Repeat the LLVM mailing-list post on AMDGPU VGPR instruction placement in full, word for word.

-------- Text block

[llvm] [AMDGPU] VGPR instruction placement should be aware of exec mask prol… (PR #175080)
via llvm-commits
llvm-commits at lists.llvm.org
Thu Jan 8 14:27:08 PST 2026
https://github.com/carlobertolli created https://github.com/llvm/llvm-project/pull/175080
…ogues.
This patch changes the insertion logic for VGPR modifying instruction to skip to after the exec mask is reset, if such an instruction is present in the basic block. It is used to prevent placement of scratch store/load for VGPRs before the exec mask is reset on AMDGPUs.
>From de6a9674e195edf328738d395dc36a9a5d82e3a4 Mon Sep 17 00:00:00 2001
From: Carlo Bertolli <carlo.bertolli at amd.com>
Date: Wed, 7 Jan 2026 15:19:37 -0600
Subject: [PATCH] [AMDGPU] VGPR instruction placement should be aware of exec
mask prologues. This patch changes the insertion logic for VGPR modifying
instruction to skip to after the exec mask is reset, if such an instruction
is present in the basic block. It is used to prevent placement of scratch
store/load for VGPRs before the exec mask is reset on AMDGPUs.
---
llvm/include/llvm/CodeGen/TargetInstrInfo.h | 6 ++++
llvm/lib/CodeGen/SplitKit.cpp | 4 +--
llvm/lib/CodeGen/TargetInstrInfo.cpp | 6 ++++
llvm/lib/Target/AMDGPU/SIInstrInfo.cpp | 38 +++++++++++++++++++++
llvm/lib/Target/AMDGPU/SIInstrInfo.h | 3 ++
5 files changed, 55 insertions(+), 2 deletions(-)

----------------
-------- Raw data

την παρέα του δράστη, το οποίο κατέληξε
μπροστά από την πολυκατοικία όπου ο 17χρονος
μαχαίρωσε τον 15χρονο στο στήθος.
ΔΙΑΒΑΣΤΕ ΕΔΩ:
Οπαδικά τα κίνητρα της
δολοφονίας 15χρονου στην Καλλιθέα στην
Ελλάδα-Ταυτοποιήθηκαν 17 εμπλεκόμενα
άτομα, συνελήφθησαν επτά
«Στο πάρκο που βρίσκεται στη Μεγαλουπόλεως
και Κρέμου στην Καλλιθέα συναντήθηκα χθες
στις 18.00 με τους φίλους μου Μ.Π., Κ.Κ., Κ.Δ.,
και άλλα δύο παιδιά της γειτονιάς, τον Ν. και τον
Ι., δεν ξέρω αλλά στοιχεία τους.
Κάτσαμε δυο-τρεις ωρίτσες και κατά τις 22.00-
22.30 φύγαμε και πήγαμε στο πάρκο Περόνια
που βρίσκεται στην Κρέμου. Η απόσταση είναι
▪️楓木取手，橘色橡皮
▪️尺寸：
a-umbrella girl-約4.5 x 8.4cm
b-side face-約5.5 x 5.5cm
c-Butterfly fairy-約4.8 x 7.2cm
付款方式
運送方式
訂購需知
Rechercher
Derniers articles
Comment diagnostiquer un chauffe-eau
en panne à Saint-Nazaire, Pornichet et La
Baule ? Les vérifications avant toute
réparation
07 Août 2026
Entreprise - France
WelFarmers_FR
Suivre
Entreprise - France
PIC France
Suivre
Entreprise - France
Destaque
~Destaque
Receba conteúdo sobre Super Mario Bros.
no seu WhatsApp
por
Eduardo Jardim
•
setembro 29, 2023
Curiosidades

----------------

Answer to this problem =
[llvm] [AMDGPU] VGPR instruction placement should be aware of exec mask prol… (PR #175080)
via llvm-commits
llvm-commits at lists.llvm.org
Thu Jan 8 14:27:08 PST 2026
https://github.com/carlobertolli created https://github.com/llvm/llvm-project/pull/175080
…ogues.
This patch changes the insertion logic for VGPR modifying instruction to skip to after the exec mask is reset, if such an instruction is present in the basic block. It is used to prevent placement of scratch store/load for VGPRs before the exec mask is reset on AMDGPUs.
>From de6a9674e195edf328738d395dc36a9a5d82e3a4 Mon Sep 17 00:00:00 2001
From: Carlo Bertolli <carlo.bertolli at amd.com>
Date: Wed, 7 Jan 2026 15:19:37 -0600
Subject: [PATCH] [AMDGPU] VGPR instruction placement should be aware of exec
mask prologues. This patch changes the insertion logic for VGPR modifying
instruction to skip to after the exec mask is reset, if such an instruction
is present in the basic block. It is used to prevent placement of scratch
store/load for VGPRs before the exec mask is reset on AMDGPUs.
---
llvm/include/llvm/CodeGen/TargetInstrInfo.h | 6 ++++
llvm/lib/CodeGen/SplitKit.cpp | 4 +--
llvm/lib/CodeGen/TargetInstrInfo.cpp | 6 ++++
llvm/lib/Target/AMDGPU/SIInstrInfo.cpp | 38 +++++++++++++++++++++
llvm/lib/Target/AMDGPU/SIInstrInfo.h | 3 ++
5 files changed, 55 insertions(+), 2 deletions(-)